Significance of sleep loss and pain
The nociceptive and sleep-wake systems function in a complex and reciprocal interrelationship. The experience of pain can impair the quantity and quality of sleep, and in turn, sleep loss induces and/or intensifies spontaneous pain and hyperalgesia. The prevalence of sleep disturbances in various clinical pain conditions constitutes a major epidemiologic problem. Approximately 22% to 60% of patients hospitalized for acute care report a sleep disturbances, and approximately 20% of the general population experiences some sort of chronic pain and sleep disturbance. The combination of pain and sleep disturbance has negative consequence from patients’ overall daily functioning and well-being. Plus, there is a compelling need to investigate the mediators that interlink pain and sleep.
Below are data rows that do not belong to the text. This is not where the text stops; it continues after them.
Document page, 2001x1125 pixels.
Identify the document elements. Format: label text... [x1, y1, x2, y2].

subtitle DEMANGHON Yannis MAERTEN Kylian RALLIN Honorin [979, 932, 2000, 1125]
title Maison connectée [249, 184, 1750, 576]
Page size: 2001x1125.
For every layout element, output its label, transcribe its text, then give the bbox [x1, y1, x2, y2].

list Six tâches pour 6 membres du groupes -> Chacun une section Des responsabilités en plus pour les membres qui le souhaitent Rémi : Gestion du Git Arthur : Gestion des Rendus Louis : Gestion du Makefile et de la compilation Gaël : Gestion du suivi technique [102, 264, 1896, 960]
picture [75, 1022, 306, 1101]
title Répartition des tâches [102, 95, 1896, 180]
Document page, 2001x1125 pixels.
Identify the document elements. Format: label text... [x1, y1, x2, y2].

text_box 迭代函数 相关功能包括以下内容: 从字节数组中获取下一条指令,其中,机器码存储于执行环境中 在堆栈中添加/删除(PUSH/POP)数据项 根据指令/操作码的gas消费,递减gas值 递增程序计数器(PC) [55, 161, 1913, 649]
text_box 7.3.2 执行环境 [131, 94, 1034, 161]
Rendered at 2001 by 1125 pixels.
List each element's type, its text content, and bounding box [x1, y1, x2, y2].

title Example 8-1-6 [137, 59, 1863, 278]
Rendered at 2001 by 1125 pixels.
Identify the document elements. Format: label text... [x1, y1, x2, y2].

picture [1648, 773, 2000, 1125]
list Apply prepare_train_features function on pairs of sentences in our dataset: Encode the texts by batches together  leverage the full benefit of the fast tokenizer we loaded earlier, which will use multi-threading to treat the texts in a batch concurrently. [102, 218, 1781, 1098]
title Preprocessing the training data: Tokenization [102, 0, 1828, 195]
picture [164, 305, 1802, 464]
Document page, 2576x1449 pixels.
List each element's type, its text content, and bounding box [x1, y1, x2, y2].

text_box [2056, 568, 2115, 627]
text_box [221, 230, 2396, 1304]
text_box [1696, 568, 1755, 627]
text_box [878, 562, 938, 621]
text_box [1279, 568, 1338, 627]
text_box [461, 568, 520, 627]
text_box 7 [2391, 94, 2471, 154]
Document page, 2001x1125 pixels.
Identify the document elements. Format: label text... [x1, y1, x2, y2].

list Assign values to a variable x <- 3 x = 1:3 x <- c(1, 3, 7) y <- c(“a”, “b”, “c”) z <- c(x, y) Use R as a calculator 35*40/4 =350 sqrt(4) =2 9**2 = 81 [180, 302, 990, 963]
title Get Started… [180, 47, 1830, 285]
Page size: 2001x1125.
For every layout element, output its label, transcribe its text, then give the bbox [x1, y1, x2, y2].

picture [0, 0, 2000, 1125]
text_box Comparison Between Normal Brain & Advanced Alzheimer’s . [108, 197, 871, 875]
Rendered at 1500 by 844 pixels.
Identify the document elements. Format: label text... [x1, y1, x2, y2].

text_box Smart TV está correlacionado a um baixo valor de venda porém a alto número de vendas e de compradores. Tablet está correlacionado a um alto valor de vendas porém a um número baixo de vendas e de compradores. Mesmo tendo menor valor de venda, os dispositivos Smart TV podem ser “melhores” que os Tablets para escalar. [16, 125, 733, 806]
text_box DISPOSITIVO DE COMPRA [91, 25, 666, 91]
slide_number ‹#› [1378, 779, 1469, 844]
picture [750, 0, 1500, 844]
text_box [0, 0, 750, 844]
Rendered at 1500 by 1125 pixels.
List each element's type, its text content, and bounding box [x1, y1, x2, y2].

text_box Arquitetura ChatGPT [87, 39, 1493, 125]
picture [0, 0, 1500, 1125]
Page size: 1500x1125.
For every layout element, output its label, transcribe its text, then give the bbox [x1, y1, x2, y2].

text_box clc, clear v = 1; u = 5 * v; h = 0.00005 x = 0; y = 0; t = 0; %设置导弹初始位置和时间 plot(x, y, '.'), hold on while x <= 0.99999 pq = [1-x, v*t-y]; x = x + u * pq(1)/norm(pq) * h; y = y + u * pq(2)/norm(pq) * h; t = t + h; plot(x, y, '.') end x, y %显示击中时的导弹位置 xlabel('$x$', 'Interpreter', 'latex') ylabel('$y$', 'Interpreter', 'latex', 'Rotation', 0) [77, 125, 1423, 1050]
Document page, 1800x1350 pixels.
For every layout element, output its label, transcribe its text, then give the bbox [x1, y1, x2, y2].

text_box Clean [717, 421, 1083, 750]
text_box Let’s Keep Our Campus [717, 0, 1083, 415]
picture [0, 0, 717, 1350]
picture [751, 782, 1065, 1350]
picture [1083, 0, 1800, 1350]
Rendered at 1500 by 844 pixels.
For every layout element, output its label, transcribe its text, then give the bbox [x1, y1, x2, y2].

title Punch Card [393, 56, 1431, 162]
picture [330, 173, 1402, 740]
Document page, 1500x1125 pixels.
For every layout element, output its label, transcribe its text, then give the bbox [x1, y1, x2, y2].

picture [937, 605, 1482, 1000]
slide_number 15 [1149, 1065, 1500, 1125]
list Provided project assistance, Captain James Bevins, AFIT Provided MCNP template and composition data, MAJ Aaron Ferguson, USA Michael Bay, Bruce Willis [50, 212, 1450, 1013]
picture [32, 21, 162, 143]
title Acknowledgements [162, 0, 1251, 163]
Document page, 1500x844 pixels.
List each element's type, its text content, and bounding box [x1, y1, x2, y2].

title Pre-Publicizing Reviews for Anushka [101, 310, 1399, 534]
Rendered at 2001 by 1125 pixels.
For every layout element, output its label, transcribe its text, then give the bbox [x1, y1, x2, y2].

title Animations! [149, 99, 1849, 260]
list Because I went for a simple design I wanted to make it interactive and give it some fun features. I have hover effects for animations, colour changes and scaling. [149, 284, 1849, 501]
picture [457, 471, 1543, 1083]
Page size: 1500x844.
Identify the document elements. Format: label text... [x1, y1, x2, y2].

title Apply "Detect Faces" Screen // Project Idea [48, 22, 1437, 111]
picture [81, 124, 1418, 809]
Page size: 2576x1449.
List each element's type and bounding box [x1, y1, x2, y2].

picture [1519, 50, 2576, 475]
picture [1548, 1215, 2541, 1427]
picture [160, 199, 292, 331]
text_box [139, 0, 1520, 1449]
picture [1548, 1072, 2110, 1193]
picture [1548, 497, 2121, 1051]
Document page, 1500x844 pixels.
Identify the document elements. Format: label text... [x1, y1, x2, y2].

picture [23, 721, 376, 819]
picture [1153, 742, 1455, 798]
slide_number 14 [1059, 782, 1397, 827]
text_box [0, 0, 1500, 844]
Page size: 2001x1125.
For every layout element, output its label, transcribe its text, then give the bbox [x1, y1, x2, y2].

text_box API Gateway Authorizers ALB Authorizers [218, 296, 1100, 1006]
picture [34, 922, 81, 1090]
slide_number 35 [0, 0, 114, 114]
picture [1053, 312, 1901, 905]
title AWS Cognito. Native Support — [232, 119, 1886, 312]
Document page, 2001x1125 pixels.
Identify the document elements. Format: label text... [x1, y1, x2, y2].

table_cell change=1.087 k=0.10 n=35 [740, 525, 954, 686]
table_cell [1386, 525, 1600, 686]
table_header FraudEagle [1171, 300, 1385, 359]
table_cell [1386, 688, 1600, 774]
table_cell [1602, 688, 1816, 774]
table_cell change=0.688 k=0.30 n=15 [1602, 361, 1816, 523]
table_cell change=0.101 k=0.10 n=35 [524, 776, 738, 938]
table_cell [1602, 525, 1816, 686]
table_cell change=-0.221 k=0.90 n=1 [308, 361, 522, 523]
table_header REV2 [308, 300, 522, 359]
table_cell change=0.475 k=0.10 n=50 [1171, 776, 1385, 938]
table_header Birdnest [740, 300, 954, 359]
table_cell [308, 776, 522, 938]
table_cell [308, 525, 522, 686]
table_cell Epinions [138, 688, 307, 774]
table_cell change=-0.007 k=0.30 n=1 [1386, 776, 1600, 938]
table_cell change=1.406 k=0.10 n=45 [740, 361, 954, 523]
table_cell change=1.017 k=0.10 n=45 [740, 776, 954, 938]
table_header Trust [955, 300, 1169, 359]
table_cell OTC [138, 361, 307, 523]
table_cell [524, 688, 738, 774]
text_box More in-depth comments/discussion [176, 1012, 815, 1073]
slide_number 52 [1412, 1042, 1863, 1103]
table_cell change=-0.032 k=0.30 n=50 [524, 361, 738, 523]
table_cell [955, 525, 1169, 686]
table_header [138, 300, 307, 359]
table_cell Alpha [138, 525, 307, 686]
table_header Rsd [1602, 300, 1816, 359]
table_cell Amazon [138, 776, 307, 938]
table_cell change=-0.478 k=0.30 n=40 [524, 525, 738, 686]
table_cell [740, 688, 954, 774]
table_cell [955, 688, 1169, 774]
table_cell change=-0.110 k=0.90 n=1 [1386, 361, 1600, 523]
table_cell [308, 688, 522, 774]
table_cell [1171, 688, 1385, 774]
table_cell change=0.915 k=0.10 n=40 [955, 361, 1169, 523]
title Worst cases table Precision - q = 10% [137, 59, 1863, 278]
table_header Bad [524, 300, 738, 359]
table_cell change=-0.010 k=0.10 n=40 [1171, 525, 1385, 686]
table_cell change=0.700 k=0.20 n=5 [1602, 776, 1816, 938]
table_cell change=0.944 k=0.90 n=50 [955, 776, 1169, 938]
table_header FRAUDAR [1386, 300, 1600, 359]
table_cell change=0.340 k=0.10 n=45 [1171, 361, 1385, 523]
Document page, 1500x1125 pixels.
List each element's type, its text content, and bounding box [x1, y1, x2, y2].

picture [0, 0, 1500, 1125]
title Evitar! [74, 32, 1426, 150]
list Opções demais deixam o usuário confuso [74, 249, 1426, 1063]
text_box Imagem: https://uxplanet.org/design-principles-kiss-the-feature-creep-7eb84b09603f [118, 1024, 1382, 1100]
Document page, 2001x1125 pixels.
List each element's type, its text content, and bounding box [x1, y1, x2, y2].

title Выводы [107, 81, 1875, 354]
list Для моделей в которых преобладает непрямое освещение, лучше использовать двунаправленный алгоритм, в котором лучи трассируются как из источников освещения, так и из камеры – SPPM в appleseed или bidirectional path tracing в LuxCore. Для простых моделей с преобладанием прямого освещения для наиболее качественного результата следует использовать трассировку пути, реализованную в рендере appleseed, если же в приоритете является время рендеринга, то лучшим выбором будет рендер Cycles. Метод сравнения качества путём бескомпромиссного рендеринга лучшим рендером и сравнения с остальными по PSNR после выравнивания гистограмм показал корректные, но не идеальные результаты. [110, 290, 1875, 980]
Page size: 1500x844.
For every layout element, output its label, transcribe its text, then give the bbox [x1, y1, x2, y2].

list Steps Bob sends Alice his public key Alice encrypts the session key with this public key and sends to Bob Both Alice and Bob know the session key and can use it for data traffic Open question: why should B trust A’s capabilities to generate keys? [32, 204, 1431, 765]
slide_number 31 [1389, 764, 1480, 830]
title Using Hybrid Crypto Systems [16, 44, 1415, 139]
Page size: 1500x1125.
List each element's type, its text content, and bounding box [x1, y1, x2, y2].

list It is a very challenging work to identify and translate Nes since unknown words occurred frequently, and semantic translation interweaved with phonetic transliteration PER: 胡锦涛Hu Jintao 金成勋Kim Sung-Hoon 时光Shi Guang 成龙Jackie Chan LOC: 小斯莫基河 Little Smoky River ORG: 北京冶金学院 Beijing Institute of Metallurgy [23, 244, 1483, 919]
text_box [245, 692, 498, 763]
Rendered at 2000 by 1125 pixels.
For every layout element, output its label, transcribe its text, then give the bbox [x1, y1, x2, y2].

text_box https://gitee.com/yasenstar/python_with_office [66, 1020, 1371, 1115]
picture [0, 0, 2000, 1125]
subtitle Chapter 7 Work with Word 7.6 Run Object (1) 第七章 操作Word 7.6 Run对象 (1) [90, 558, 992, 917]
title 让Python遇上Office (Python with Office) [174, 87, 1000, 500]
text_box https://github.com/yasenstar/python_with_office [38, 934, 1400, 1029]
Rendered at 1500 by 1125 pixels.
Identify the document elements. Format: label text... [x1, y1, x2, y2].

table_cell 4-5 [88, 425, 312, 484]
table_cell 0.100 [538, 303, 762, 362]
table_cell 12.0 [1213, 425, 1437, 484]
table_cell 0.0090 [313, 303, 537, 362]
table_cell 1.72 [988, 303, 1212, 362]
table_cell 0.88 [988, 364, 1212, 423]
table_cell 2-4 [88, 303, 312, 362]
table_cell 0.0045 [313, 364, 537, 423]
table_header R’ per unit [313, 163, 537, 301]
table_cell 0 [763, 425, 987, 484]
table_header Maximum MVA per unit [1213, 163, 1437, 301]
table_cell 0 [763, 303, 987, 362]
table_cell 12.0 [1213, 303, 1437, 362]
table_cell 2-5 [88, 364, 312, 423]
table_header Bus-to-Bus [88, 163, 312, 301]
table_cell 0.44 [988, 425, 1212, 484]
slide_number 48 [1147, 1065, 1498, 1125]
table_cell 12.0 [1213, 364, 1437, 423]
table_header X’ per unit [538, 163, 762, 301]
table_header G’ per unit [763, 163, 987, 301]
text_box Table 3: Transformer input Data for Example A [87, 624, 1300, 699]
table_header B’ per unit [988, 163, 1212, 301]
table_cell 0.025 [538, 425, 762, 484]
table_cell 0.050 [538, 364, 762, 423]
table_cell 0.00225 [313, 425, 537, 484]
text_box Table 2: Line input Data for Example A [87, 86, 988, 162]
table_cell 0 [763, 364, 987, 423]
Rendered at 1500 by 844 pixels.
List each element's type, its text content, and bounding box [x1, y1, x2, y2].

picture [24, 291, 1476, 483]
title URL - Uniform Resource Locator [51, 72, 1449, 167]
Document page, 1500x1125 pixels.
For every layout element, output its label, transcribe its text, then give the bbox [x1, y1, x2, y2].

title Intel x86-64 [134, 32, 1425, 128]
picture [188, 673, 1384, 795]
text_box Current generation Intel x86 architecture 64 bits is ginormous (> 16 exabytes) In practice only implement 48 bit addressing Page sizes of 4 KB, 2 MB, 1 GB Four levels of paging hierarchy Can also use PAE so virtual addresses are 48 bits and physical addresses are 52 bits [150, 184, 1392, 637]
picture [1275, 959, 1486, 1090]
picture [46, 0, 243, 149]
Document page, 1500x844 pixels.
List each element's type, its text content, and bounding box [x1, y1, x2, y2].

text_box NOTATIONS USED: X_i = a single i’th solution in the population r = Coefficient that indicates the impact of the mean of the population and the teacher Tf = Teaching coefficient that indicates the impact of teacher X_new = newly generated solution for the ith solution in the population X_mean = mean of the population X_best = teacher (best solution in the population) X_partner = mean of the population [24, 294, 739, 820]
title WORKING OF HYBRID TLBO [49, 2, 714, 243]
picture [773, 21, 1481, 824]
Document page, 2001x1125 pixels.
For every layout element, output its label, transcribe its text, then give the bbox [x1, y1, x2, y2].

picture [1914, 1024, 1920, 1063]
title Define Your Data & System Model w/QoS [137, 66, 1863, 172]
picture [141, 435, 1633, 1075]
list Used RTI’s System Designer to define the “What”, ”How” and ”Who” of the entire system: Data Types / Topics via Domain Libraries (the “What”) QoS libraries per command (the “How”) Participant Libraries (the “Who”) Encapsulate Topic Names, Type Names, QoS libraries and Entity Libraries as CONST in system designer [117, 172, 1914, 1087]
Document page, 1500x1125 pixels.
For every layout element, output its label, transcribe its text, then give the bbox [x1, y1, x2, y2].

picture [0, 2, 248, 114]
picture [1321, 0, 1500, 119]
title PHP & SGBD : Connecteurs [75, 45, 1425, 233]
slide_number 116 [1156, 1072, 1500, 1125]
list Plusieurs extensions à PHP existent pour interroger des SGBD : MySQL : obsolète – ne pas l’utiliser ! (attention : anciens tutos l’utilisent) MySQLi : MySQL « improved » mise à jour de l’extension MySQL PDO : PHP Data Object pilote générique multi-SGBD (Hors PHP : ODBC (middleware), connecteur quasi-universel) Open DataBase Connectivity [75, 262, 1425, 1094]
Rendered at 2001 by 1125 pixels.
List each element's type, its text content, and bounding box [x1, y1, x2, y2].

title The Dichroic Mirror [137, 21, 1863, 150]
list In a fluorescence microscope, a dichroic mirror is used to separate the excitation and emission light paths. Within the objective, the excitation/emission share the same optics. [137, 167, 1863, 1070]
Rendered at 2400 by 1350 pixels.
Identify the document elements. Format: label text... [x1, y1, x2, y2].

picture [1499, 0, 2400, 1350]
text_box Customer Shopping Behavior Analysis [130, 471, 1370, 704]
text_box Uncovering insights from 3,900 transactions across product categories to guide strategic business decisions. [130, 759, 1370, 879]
Clarification of these mechanism is vital for development of therapeutic strategies such as novel anti-inflammatory agents have the potential to minimize the impact of sleep disruption and pain on the socioeconomic cost to society and physical function in at-risk populations, nightshift workers, parents with infants and toddlers, sleep-deprived motor vehicle drivers, frequent travelers and students as well as the population of patients with pain in acute hospital settings and in chronic pain management clinics.
Sleep patterns in the postoperative period can be severely disrupted with a suppression of both slow-wave and rapid eye movement (REM) sleep. The quality and quantity of sleep after surgery are influenced by a multitude of factors:
- including the extent of tissue injury
- the effectiveness of the analgesics
- the activation of surgical stress response
Opiates have been demonstrated to disrupt sleep in humans and suppress both slow-wave and REM sleep. This suggest that opioids may contribute to postoperative sleep disturbances. A sleep-disrupting effect also has been suggested for acute treatment with COX enzyme inhibitors such as NSAIDs based on short-term studies in healthy volunteers. Yet, little is known about the effect of clinical use of COX enzyme inhibitors on sleep in subjects with pain.